Parenting is so interesting, isn't it? Suggesting that it may, in fact, be skilled, difficult, hard to get right, require practice, draw on various micro-skills (which are dispersed differentially throughout a population and may, themselves, require acquiring/refinement) threatens to open a veritable minefield.
For myself, I think one helpful analogy is learning how to play an instrument. It takes many hours of practice to acquire proficiency in an instrument. Many people can acquire proficiency if they put those hours in. Very few (but there are some) are limited in their ability to pick the skills up because of something innate that hampers them. Some people (very few) have an amazing aptitude. But for most people, it's about practice. And, of course, you can extend proficiency into real mastery and expertise.
When you think about it, you have a baby - and it's a shock. Some babies are quite 'easy', some are 'trickier', and some have quite complex needs. However 'easy', you have to make a series of rapid, quite profound re-adjustments. The skills are new but (relatively) simple. The biggest shift, I think, comes in altering your mindset: you have to alter your mode of being into a state of responsibility - and interpretation, I think. There's a lot more to say about this but I'm sure others have said it better.
I like Buffy's description of 'plaaning-response-re-planning'. That is so apt. It is like being in charge of establishing and/or monitoring a complex system - with no instructions.
So that goes on for a bit. And it's a bit like practising, practising, practising with an instrument. But the odd thing is, the system/instrument becomes incrementally more complex. And the skills it requires to be operated/interacted with become more complex. You scarcely notice.
The other difference between learning an instrument and parenting is that you are hugely incentivised to learn. The cost of failure is high. The margins are, mercifully, quite wide but ... emotionally, it's analogous to being forced to learn a piano by some terrifying person who is threatening to cause harm to your child if you 'fail'.
So most people don't fail. They learn fast, with high levels of competence.
By the time a child is five, say, your average mother will have put in an enormous number of hours of (highly-incentivised) practice. It's no wonder that we look as though it is 'nothing' and fairly effortless.

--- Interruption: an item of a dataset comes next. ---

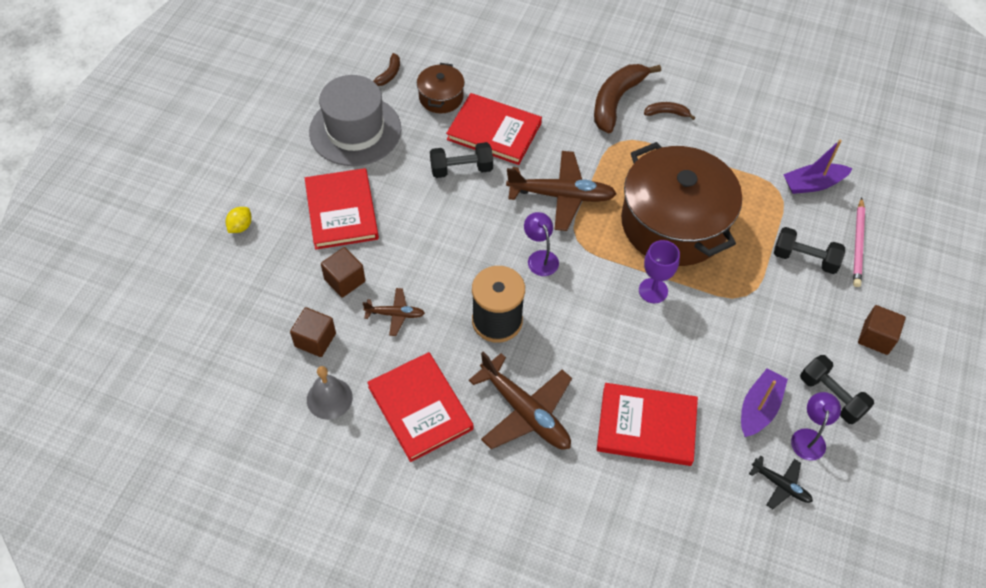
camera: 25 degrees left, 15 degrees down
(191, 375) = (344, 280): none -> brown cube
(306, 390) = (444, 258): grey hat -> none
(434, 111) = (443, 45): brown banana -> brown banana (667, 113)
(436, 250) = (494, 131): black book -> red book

I suspect if many of us put in that number of hours, with that level of incentive, into brain surgery a lot of us would be pretty competent. Mind you, I think a better analogy might be with those groups of men and women who were mobilised and sent to the Front to work in field hospitals in the 1WW, being expected to pick up medical skills fast. Or the fighter pilots.
The fact that parenting is skilled work is probably less interesting to me than why this is so tricky to acknowledge; how that lack of acknowledgement limits our thinking and actions; and the thinking about what that 'skill' is comprised of.